The challenge with commodity hardware is the integration of software. IT is a complex, sometimes temperamental beast. Solution A, running perfectly well on one brand of commodity, might throw up a strange, undefined critical error on another brand. You never what you might get until you’ve tested it. You lose some hardware awareness when you go ‘software defined’. When you abstract and simplify you also lose detail and control.
Let’s take an object storage system for example: It may be provided as an appliance (more $$$) or as software defined on commodity hardware (less $$$). The system will naturally have hundreds, if not thousands, of hard drives used to provide the capacity required. What happens if the software doesn’t understand the hard drives? What if it doesn’t understand when one hard drive is about to fail or doesn't know how to trigger the warning light if there is a failure? Imagine if the software can't translate how many times it has been written to or read from. What if it doesn’t understand if the drive has been moved from one system to another?… you can see the problems here.
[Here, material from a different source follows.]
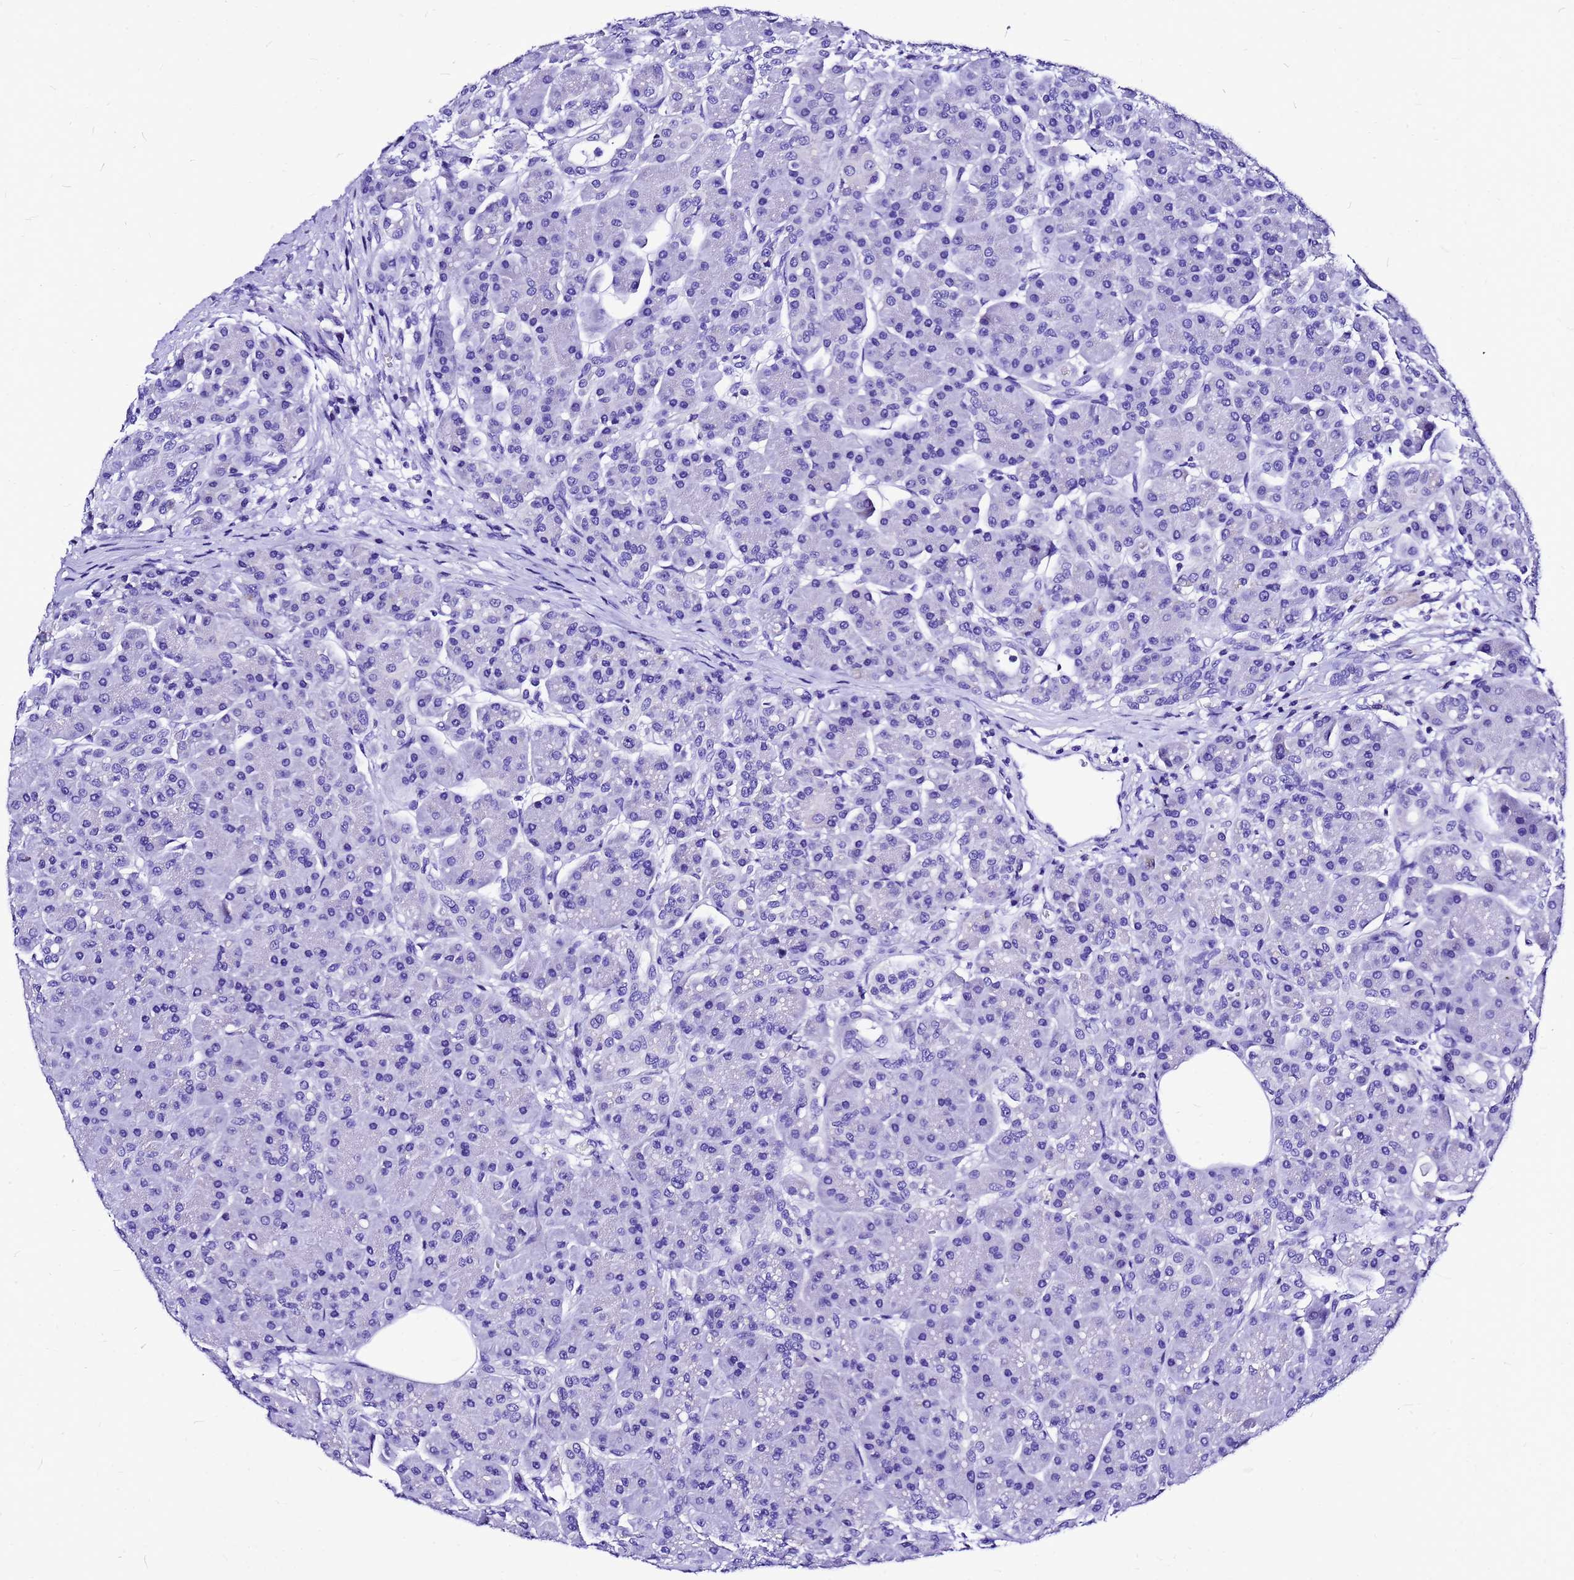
{"staining": {"intensity": "negative", "quantity": "none", "location": "none"}, "tissue": "pancreas", "cell_type": "Exocrine glandular cells", "image_type": "normal", "snomed": [{"axis": "morphology", "description": "Normal tissue, NOS"}, {"axis": "topography", "description": "Pancreas"}], "caption": "Immunohistochemical staining of benign pancreas reveals no significant staining in exocrine glandular cells.", "gene": "HERC4", "patient": {"sex": "male", "age": 63}}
Imagine it this way: A technician is trying to replace a faulty hard drive without an error light. He is not 100% familiar with the server, so trying to find which server in the rack and which drive has failed is a real challenge. The chances of the wrong drive or the wrong server being serviced are worrying high. If a high density server chassis went down and needed to be replaced, you’d have 80+ 8TB hard drives that would all need to be re-striped with data. It could take weeks if the software didn’t understand that these drives already had the right data and only the server chassis had changed!
There is a better way! Rest assured, you can have your cake and eat it too. Some object storage solutions run on industry standard, commodity x86 hardware with awareness built into the software - the software is deeply integrated with the hardware. This provides the appliance experience at commodity prices.
How is this possible? There are two different ideas that make this possible:
1. Combined Operating System (OS) and Software image
2. Rigorous testing and a Hardware Compatibility List (HCL)
Previously, you would install the OS onto your severs and then install the software on top of that. If you had any drivers or OS updates to do then you would have to do that from the server or OS management level. You would then need to manage the software on top of that and make sure the drivers, OS and software were all at compatible versions. Now, by combining the OS and software into one single image, when you update your software it includes the updated OS with correct drivers and versions. You save yourself the time and energy required for those multiple steps and remove the risk of problems occurring.
With the OS and software integrated you can also manage the hardware at the level you require. You can turn on the hard drive lights when they fail; you can track each hard drive's statistics and predict when a failure may occur (and pre-emptively move data off the drive). All of this saves you time and money, and more importantly, it makes your life easier.
In order to combine the OS and include all the relevant drives, you need to know exactly how the hardware will be configured. That’s why you have a HCL. This lists all the commodity hardware that has been tested with and is understood by your chosen software/OS bundle. Generally, the HCL will have a handful of different commodity hardware options, so you can choose the commodity hardware you’re most comfortable with.
I recently heard a story of one company which deployed an object storage system and unfortunately received a bad batch of drives. Roughly 30% failed within the space of two months. Luckily, because they had a solution that understood the hardware and knew when a drive was about to fail, they managed to stay online and retain ALL their data. In other environments this sort of failure would have been catastrophic.
What would happen in your data centre if 30% of your storage system drives failed in a month?